Saturday, June 7, 2008

Obama and Israel

I've never been more excited about a presidential candidate as I am about Barack Obama, and it has nothing to do with the fact that he is black - it's because his views on foreign policy are in sharp contrast to any other presidential candidate before him. In an earlier campaign stop in Iowa, Obama said, "Nobody is suffering more than the Palestinian people." This was an unprecedented comment to be made by a presidential candidate because it can be political suicide to not only speak out against Israel, but to stand up for anyone in the Middle East and, yet, here was Barack Obama doing just that - standing up for an unpopular cause.

The current system of apartheid in Palestine by the Israeli government is one of the greatest injustices in the world today and because Israel is an ally of the U.S., we have turned a blind eye to it. Our hypocrisy towards the Middle East does more to promote terrorism than it does to suppress it and, yet, we continue blindly down the path of our own destruction because of our misguided policies.

However, in a speech on Wednesday to the American Israel Public Affairs Committee(AIPAC), Obama pledged his full support for Israel and insisted that any peace deal between Israel and Palestine must preserve Israel as a Jewish state with Jerusalem as its capital, despite the fact that Jerusalem is not recognised internationally as the capital of the Jewish state because the east side was captured by Israel in violation of international law. This has upset many Palestinians and rightly so, but you have to realize that Obama faces an uphill battle in his bid for the presidency because, first and foremost, he is black and this country's history of race relations hasn't been a smooth one. I think reality has finally set in for Obama and he realizes that he is going to have to say some things that he doesn't agree with ideologically in order to win the presidency.
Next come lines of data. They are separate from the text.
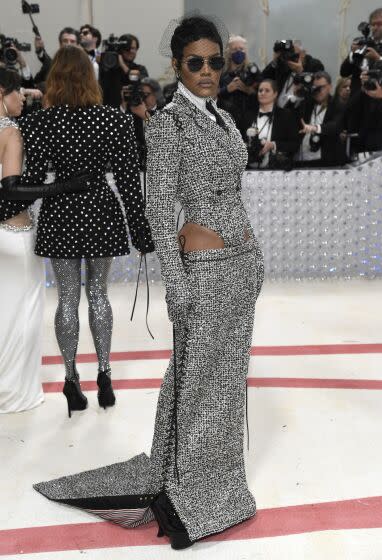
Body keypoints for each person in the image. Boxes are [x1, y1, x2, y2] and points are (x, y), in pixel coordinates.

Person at [33, 15, 264, 551]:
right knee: (200, 385)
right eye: (195, 63)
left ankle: (214, 483)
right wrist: (176, 286)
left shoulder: (223, 118)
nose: (207, 72)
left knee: (225, 384)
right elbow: (160, 210)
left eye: (216, 61)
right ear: (178, 66)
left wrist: (254, 263)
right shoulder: (169, 124)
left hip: (238, 268)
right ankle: (193, 494)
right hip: (202, 272)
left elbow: (234, 195)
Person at [17, 45, 154, 417]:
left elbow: (29, 180)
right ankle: (105, 374)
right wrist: (141, 231)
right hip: (100, 208)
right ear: (90, 79)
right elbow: (128, 182)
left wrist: (9, 208)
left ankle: (70, 379)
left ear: (54, 80)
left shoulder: (39, 122)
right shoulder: (114, 120)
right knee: (98, 293)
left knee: (65, 299)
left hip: (60, 210)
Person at [0, 67, 88, 413]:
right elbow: (10, 191)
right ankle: (13, 393)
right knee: (22, 314)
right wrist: (61, 187)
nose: (23, 97)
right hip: (14, 234)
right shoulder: (10, 131)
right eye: (16, 92)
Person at [243, 79, 299, 169]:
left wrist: (273, 145)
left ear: (275, 94)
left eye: (267, 90)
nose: (262, 93)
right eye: (260, 90)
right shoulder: (248, 115)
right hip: (249, 170)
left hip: (277, 170)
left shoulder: (286, 115)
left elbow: (295, 144)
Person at [294, 71, 346, 167]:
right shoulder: (306, 104)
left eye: (321, 87)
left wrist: (316, 128)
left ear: (330, 87)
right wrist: (297, 95)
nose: (317, 90)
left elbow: (336, 126)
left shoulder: (337, 105)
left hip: (326, 159)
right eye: (315, 87)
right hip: (302, 158)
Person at [218, 35, 260, 138]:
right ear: (228, 52)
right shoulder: (221, 72)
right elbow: (211, 95)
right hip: (226, 121)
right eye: (235, 49)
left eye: (241, 49)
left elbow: (263, 95)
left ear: (246, 51)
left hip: (248, 121)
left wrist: (248, 90)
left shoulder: (252, 70)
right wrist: (227, 89)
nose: (238, 51)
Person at [262, 40, 324, 108]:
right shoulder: (284, 65)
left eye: (294, 55)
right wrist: (275, 61)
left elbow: (315, 92)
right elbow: (263, 79)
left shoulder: (314, 66)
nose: (291, 57)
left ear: (303, 53)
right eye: (289, 54)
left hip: (297, 111)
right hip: (278, 110)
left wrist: (301, 72)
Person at [340, 8, 382, 97]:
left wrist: (378, 58)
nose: (375, 27)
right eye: (372, 24)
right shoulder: (363, 43)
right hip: (357, 99)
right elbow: (344, 72)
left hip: (377, 100)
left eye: (379, 24)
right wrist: (352, 54)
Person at [100, 33, 148, 108]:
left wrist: (123, 65)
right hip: (110, 113)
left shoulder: (140, 69)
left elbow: (141, 84)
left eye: (134, 48)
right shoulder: (109, 70)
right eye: (128, 48)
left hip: (134, 114)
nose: (131, 51)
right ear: (120, 49)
In Abraham Lincoln's bid for the presidency, he often spouted racist rhetoric and, had he not, the greatest president this country has ever known would have simply become a minor footnote in history. The reality of politics is that you need votes to get elected and in order to obtain those votes, you have to sometimes say things that you don't agree with. Despite his recent comments, I have full faith that, if he is elected president, Barack Obama will do his best to undo the mess created in the Middle East by U.S. foreign policy. If, however, is the first hurdle.